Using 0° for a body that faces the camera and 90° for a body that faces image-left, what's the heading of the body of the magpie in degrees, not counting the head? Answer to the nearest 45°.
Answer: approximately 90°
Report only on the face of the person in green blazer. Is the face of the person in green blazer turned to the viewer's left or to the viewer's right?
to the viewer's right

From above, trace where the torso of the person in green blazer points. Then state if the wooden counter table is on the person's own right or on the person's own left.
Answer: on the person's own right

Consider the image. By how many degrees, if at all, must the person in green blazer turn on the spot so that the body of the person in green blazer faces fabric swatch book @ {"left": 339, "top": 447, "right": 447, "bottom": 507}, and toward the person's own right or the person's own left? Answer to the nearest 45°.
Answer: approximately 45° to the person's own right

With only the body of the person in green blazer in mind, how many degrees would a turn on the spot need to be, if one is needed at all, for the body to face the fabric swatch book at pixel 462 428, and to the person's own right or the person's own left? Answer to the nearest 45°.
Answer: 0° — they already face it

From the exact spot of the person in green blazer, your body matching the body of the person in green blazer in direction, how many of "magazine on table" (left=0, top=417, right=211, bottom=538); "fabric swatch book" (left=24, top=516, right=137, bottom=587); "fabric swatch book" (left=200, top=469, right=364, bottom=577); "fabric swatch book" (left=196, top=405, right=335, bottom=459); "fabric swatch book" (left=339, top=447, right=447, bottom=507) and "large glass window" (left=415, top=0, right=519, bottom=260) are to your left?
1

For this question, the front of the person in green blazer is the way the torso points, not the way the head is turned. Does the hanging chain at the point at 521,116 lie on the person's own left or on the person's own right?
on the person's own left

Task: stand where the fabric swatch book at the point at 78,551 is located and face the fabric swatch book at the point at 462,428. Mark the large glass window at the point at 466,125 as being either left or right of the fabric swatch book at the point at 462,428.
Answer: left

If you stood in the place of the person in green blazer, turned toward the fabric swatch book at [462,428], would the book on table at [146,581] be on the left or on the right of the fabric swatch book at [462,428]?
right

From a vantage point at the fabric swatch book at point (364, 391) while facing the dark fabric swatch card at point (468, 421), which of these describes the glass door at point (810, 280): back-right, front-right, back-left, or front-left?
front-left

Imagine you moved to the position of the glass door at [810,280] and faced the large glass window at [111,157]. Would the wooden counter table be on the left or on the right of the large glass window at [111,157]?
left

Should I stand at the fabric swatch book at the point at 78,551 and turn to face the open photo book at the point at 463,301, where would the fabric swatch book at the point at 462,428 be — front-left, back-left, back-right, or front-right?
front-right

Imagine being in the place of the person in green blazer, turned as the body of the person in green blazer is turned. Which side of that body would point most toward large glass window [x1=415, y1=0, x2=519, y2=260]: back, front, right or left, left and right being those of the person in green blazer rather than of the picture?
=-=-=-=-=
> Brief
Convert every line of the records above into a JSON array of strings, one string per line, with blank lines omitted.

> Response to this task
[
  "Using 0° for a body that faces the camera and 90° for a body that faces image-left, what's the heading of the body of the magpie in degrees, not counting the head? Answer to the nearest 45°.",
  "Answer: approximately 90°",
  "Report only on the face of the person in green blazer. Is the face of the person in green blazer turned to the viewer's left or to the viewer's right?",
  "to the viewer's right",
  "From above, trace where the torso of the person in green blazer points. Then state if the wooden counter table is on the person's own right or on the person's own left.",
  "Answer: on the person's own right",
  "Consider the image. By how many degrees, if at all, must the person in green blazer turn on the spot so that the body of the person in green blazer faces fabric swatch book @ {\"left\": 339, \"top\": 447, \"right\": 447, \"bottom\": 507}, and toward the person's own right or the person's own left? Answer to the nearest 45°.",
  "Answer: approximately 45° to the person's own right",
  "With only the body of the person in green blazer in mind, how many degrees would a turn on the spot need to be, if one is needed at all, for the body to face the fabric swatch book at pixel 462 428, and to the person's own right or the person's own left? Answer to the nearest 45°.",
  "Answer: 0° — they already face it",
  "From the exact spot of the person in green blazer, your body matching the body of the person in green blazer in direction, how many of \"magazine on table\" (left=0, top=417, right=211, bottom=538); \"fabric swatch book\" (left=24, top=516, right=137, bottom=587); \"fabric swatch book\" (left=200, top=469, right=364, bottom=577); \"fabric swatch book\" (left=196, top=405, right=335, bottom=459); \"fabric swatch book\" (left=339, top=447, right=447, bottom=507) and \"large glass window\" (left=415, top=0, right=519, bottom=260) are to your left?",
  "1",
  "For this question, the front of the person in green blazer is the way the torso points, not the way the head is turned. Does the hanging chain at the point at 521,116 lie on the person's own left or on the person's own right?",
  "on the person's own left",
  "Task: stand where the fabric swatch book at the point at 78,551 is located and face the fabric swatch book at the point at 462,428. Mark the large glass window at the point at 466,125 as being either left or right of the fabric swatch book at the point at 462,428.",
  "Answer: left",
  "If you stood in the place of the person in green blazer, turned toward the fabric swatch book at [462,428], would the book on table at [146,581] be on the left or on the right of the fabric swatch book at [462,428]?",
  "right",
  "From a vantage point at the fabric swatch book at point (364, 391) while facing the dark fabric swatch card at point (468, 421), which of these describes the glass door at point (810, 280): back-right, front-right, back-left, or front-left?",
  "front-left",
  "Imagine you moved to the position of the glass door at [810,280] and faced the large glass window at [111,157]. Would the wooden counter table be on the left or on the right of the large glass window at [111,157]?",
  "left",
  "Should I stand at the fabric swatch book at the point at 78,551 and turn to face the open photo book at the point at 463,301, where would the fabric swatch book at the point at 462,428 be — front-left, back-left, back-right, or front-right?",
  "front-right",
  "Imagine being in the place of the person in green blazer, turned as the body of the person in green blazer is turned. Which side of that body would point most toward large glass window [x1=415, y1=0, x2=519, y2=260]: back, front, right or left, left and right being those of the person in green blazer rather than of the picture?"
]